The movement of a flag made of piezoelectric elements could be used to convert the wind’s mechanical energy into electrical power. In a steady wind flow, instabilities arising from the flag-wind interaction can lead to self-sustained flapping, which generates current in a coupled output circuit, as shown by a number of recent studies. However, the design of an optimal circuit remains a challenge: The circuit can induce a feedback coupling to the piezoelectric material, which, under some conditions, hinders flapping and lowers device efficiency. Yifan Xia, from École Polytechnique, France, and colleagues have now calculated that with an optimized resonant circuit, stable flapping motion, robust to velocity fluctuations, can be achieved at lower flow velocities than in previous studies. The scheme could open the way to efficient piezoelectric technologies that can harvest energy from a wide range of fluids (wind, tides, rivers, etc.)

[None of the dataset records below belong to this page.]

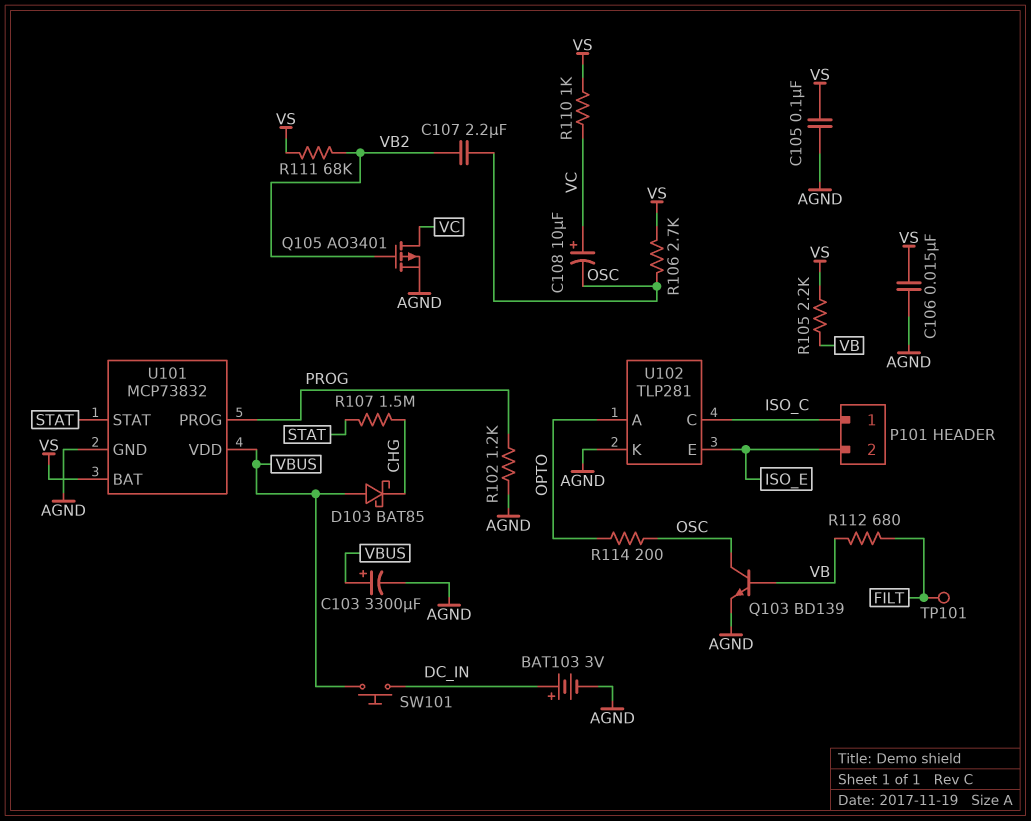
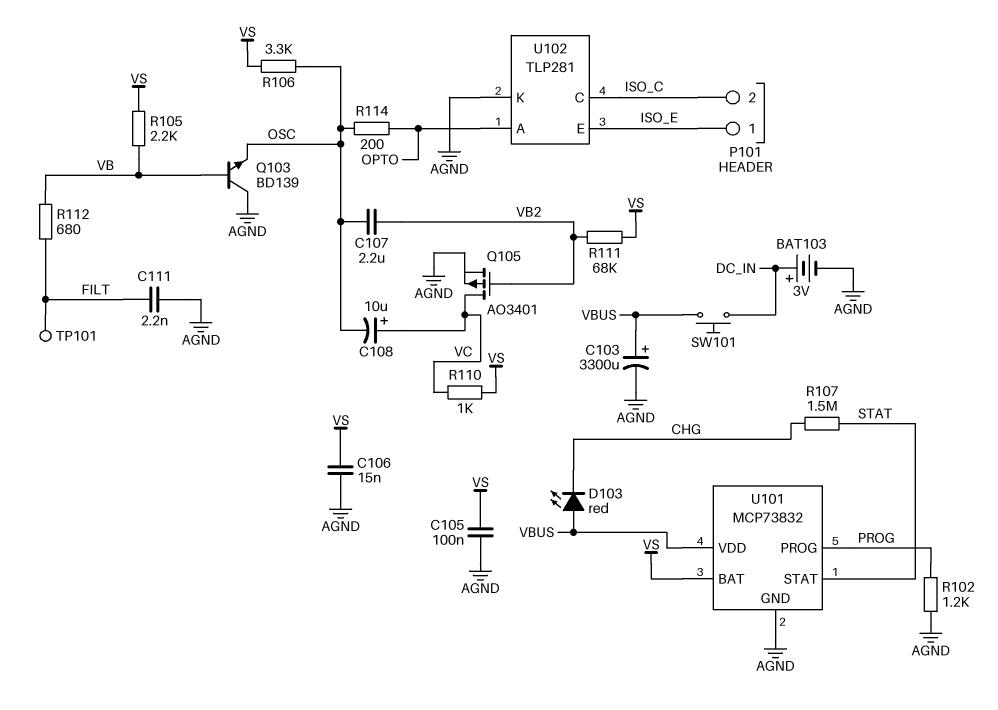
C111: none -> 2.2nF (AGND, FILT)
D103: schottky BAT85 (A VBUS, K CHG) -> LED red (A VBUS, K CHG)
P101 pin 1: ISO_C -> ISO_E
P101 pin 2: ISO_E -> ISO_C
Q103: NPN BD139 (B VB, C OSC, E AGND) -> NPN BD139 (B VB, C AGND, E OSC)
R106: 2.7k (OSC, VS) -> 3.3k (OSC, VS)

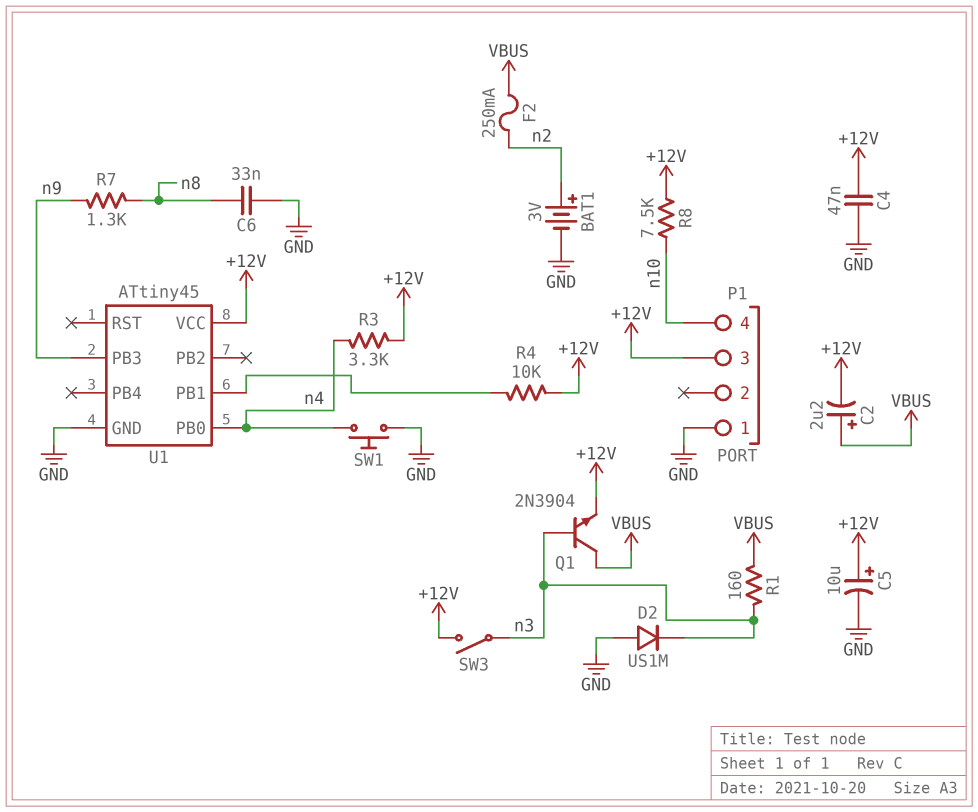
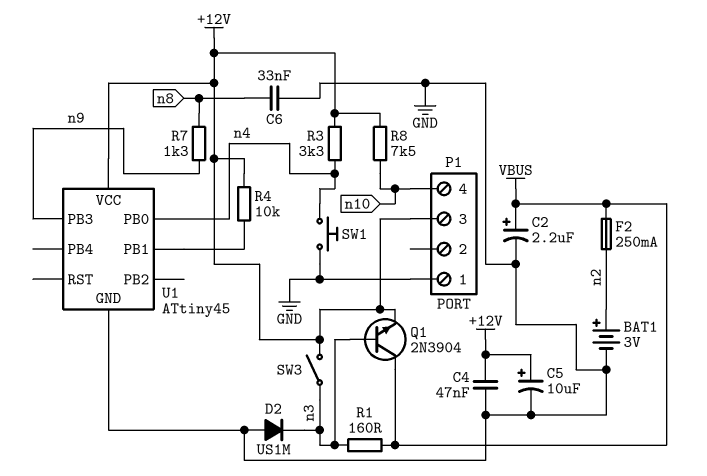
C2: 2.2uF (plus VBUS, minus +12V) -> 2.2uF (plus VBUS, minus GND)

The authors modeled a simple plane flag covered on both surfaces with piezoelectric patches and connected to a resonant circuit containing inductive and resistive elements. They found that when the flapping frequency was close to the natural frequency of the circuit, the two frequencies locked-in and the whole system resonated. By proper choice of the circuit’s frequency, the amplitude of the flapping and the energy output could be maximized. The frequency lock-in had two other advantages. First, it made flapping and energy harvest more robust: Small fluid velocity fluctuations, which could have shifted the flapping frequency, making it unstable, had little effect. Second, flapping could be induced at lower fluid velocities, at which the flag otherwise would not have flapped, extending the wind-velocity range suitable for energy harvesting.
This research is published in Physical Review Applied.